Hamiltonian Adaptive Importance Sampling

Importance sampling (IS) is a powerful Monte Carlo (MC) methodology for approximating integrals, for instance in the context of Bayesian inference. In IS, the samples are simulated from the so-called proposal distribution, and the choice of this proposal is key for achieving a high performance. In adaptive IS (AIS) methods, a set of proposals is iteratively improved. AIS is a relevant and timely methodology although many limitations remain yet to be overcome, e.g., the curse of dimensionality in high-dimensional and multi-modal problems. Moreover, the Hamiltonian Monte Carlo (HMC) algorithm has become increasingly popular in machine learning and statistics.

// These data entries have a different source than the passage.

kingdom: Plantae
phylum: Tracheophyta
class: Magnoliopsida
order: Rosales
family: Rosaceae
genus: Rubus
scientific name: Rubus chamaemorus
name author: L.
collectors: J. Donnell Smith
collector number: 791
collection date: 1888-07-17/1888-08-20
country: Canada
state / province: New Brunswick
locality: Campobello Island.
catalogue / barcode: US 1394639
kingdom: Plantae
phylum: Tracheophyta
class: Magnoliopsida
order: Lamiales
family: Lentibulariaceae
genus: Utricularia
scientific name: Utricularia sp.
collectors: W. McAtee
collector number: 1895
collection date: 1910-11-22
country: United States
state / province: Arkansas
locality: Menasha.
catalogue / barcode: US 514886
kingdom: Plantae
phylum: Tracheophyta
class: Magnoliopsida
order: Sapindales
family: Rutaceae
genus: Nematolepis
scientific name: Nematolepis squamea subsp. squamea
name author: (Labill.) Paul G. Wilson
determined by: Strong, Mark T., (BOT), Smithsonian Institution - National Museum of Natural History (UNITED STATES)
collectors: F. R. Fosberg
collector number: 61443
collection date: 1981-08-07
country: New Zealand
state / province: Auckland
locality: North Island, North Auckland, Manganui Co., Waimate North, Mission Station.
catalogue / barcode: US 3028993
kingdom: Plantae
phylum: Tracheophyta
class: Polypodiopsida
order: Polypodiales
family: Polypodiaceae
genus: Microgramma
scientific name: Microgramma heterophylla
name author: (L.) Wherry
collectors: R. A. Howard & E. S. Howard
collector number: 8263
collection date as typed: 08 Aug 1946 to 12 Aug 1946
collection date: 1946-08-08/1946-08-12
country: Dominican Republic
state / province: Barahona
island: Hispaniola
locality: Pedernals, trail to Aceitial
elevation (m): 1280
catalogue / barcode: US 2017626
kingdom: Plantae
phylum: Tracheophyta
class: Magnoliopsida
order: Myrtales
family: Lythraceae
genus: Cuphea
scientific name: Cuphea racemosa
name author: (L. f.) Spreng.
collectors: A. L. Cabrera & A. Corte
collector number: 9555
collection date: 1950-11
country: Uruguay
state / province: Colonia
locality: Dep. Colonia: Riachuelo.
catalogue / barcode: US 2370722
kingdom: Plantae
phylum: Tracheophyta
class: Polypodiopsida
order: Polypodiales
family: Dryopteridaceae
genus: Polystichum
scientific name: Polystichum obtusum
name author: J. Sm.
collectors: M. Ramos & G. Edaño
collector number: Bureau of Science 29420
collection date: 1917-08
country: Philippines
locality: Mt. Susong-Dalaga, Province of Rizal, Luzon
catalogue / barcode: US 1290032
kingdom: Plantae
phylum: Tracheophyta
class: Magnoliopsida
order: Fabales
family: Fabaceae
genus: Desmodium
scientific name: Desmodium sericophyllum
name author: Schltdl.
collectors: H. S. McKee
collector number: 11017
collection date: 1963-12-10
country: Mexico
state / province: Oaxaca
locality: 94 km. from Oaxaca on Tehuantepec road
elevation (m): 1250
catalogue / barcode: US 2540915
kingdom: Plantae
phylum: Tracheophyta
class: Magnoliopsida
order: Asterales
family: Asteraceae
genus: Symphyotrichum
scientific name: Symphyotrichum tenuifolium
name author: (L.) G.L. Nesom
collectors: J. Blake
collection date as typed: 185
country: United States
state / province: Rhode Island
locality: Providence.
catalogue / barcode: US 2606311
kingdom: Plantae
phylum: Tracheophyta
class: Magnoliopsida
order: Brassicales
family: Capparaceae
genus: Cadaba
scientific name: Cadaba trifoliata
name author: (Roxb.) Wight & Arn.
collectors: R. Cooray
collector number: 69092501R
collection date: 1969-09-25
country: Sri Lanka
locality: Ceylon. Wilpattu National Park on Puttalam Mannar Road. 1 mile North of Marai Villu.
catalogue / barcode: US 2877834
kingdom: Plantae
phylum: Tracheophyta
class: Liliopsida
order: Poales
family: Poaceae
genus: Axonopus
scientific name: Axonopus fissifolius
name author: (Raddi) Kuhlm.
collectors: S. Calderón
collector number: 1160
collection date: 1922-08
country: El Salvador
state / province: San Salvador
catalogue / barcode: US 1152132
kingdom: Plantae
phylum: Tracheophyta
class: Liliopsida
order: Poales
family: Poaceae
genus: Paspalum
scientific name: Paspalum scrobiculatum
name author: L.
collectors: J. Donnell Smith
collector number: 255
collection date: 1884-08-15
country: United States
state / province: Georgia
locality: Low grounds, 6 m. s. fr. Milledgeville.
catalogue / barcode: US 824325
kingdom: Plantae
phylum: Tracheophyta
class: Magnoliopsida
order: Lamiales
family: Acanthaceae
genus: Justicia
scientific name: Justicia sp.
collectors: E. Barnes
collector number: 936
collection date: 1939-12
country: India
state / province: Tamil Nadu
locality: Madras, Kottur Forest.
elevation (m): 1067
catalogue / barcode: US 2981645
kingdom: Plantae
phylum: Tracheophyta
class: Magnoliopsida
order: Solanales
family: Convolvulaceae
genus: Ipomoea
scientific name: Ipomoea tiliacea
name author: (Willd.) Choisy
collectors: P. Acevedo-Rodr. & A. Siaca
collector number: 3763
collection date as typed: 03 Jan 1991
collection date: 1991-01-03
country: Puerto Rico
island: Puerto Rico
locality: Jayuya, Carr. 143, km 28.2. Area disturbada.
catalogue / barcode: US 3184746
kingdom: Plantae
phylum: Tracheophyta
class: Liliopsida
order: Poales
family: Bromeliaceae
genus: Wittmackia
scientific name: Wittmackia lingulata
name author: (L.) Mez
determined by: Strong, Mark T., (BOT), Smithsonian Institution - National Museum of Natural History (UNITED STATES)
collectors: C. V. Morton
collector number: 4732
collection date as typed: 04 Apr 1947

HMC has several appealing features such as its exploratory behavior, especially in high-dimensional targets, when other methods suffer. In this paper, we introduce the novel Hamiltonian adaptive importance sampling (HAIS) method. HAIS implements a two-step adaptive process with parallel HMC chains that cooperate at each iteration. The proposed HAIS efficiently adapts a population of proposals, extracting the advantages of HMC. HAIS can be understood as a particular instance of the generic layered AIS family with an additional resampling step. HAIS achieves a significant performance improvement in high-dimensional problems w.r.t. state-of-the-art algorithms. We discuss the statistical properties of HAIS and show its high performance in two challenging examples.